POSTMORTEM is a documentary feature that is at once personal memoir, true crime and family history as director Marilyn Ness confronts a legacy of secrecy and trauma using the communal power of theater and film.
Status
Production
About the Filmmakers
Marilyn Ness is a two-time Emmy, Peabody, and DuPont Award-winning filmmaker and works as a director and producer and a member of the Academy of Motion Picture Arts and Sciences. Most recently, she produced the Netflix Original documentary BECOMING, about former First Lady Michelle Obama nominated for four Primetime Emmys. Ness also produced DICK JOHNSON IS DEAD (dir. Kirsten Johnson), which premiered at the 2020 Sundance Film Festival, won the Special Jury Award for Innovation in Non-fiction Storytelling, was shortlisted for the 2021 Academy Award® - Best Documentary Feature, nominated for an Independent Spirit Award, the PGA Award for Best Documentary, and four Cinema Eye Honors. The film won two IDA Awards and the Critics’ Choice Award for Best Documentary Feature. She directed CHARM CITY which premiered at the 2018 Tribeca Film Festival, was shortlisted for the 2019 Academy Award® - Best Documentary Feature, broadcast on Independent Lens on PBS, and was nominated for an Emmy. Before that, she produced CAMERAPERSON (dir. Kirsten Johnson), which premiered at the 2016 Sundance Film Festival, was released by the Criterion Collection, and was shortlisted for the 2017 Academy Awards® - Best Documentary Feature. Ness produced TRAPPED (dir. Dawn Porter), which premiered at the 2016 Sundance Film Festival, received the Jury Prize for Social Impact Filmmaking, broadcast on PBS' Independent Lens, and was awarded a Peabody. She also produced Katy Chevigny and Ross Kauffman’s feature documentary E-TEAM, which premiered at the Sundance Film Festival in 2014 and was bought by Netflix Original, and later earned two Emmy nominations. She directed the documentary feature film BAD BLOOD: A CAUTIONARY TALE that broadcast nationally on PBS in 2011. Ness is a partner at Big Mouth Productions, a women-owned and led documentary production company.

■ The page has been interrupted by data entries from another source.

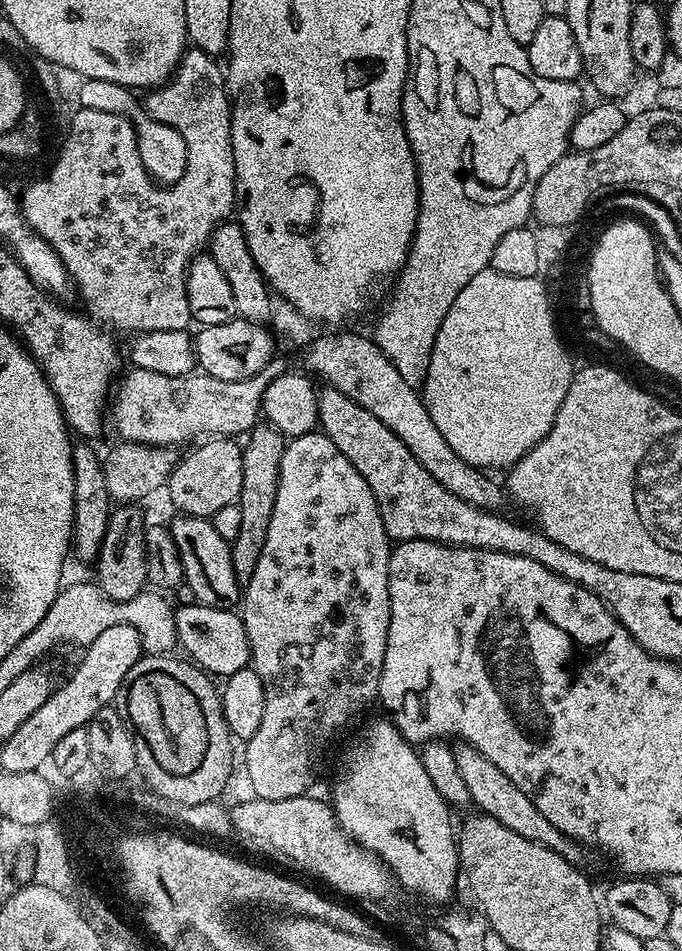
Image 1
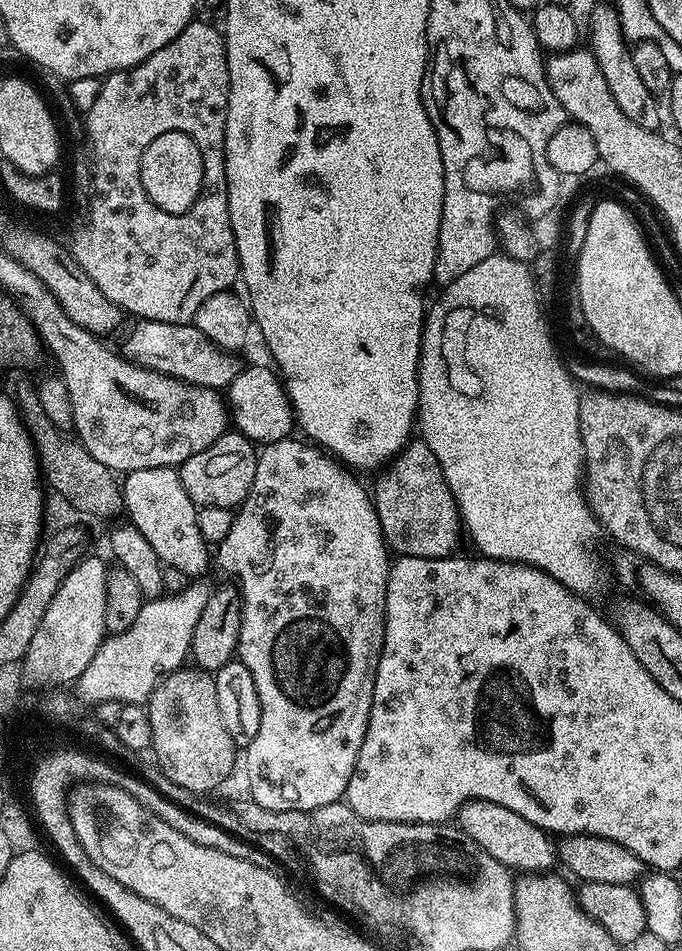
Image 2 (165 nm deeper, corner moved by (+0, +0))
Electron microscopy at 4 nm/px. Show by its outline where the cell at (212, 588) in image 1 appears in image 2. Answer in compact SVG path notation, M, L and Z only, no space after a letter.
M176 468L134 470L122 480L124 511L130 523L150 542L164 568L182 570L189 578L200 578L208 568L210 546L198 530L198 506L186 494Z

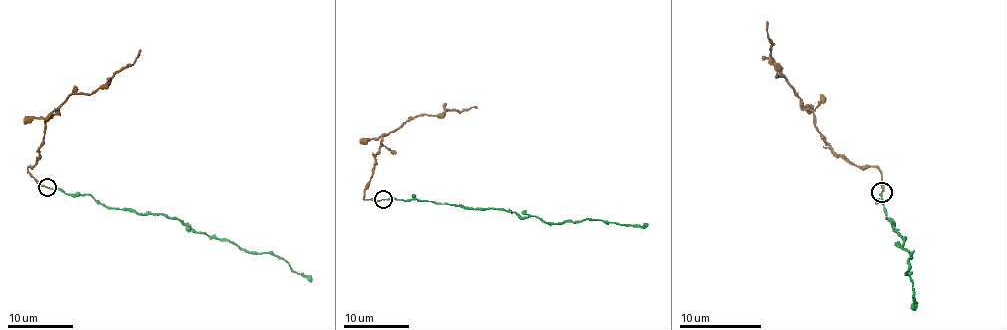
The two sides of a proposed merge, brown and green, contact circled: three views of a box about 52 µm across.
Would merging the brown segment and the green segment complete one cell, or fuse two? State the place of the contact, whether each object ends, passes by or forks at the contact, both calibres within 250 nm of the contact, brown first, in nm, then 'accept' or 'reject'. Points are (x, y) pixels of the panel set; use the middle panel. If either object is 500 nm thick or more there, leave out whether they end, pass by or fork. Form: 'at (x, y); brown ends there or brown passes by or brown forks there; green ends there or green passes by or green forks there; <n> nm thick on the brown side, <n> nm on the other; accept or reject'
at (383, 199); brown ends there; green ends there; 170 nm thick on the brown side, 100 nm on the other; accept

Beth Levison is an Emmy and Peabody-winning producer/director based in NYC. Her most recent producing effort, Made in Boise, premiered at the 2019 AFI DOCS film festival and will broadcast as part of Independent Lens’ 2019/2020 season. Prior to that, Levison produced 32 Pills: My Sister’s Suicide, about director Hope Litoff’s efforts to come to terms with the mental illness and suicide of her sister; it premiered at Hot Docs and was broadcast on HBO (2017). Levison’s additional independent producing credits include Personal Statement (2018), a feature-length documentary about three high school seniors who fill the college guidance gap in their under- resourced schools, and The Trials of Spring (2015), a cross-media project including a feature-length documentary and six shorts about women human rights activists in Egypt, Tunisia, Libya, Syria, Bahrain and Yemen. Her documentary directorial debut LEMON (2011) about Brooklyn-born poet and performer Lemon Andersen was shown at some 40 festivals around the world, selected by the State Department’s American Film Showcase and broadcast on PBS. Levison is the founder of Hazel Pictures, a co-founder of the Documentary Producers Alliance (DPA), producing faculty with the School of Visual Arts MFA program in Social Documentary Film, and mom to two boys.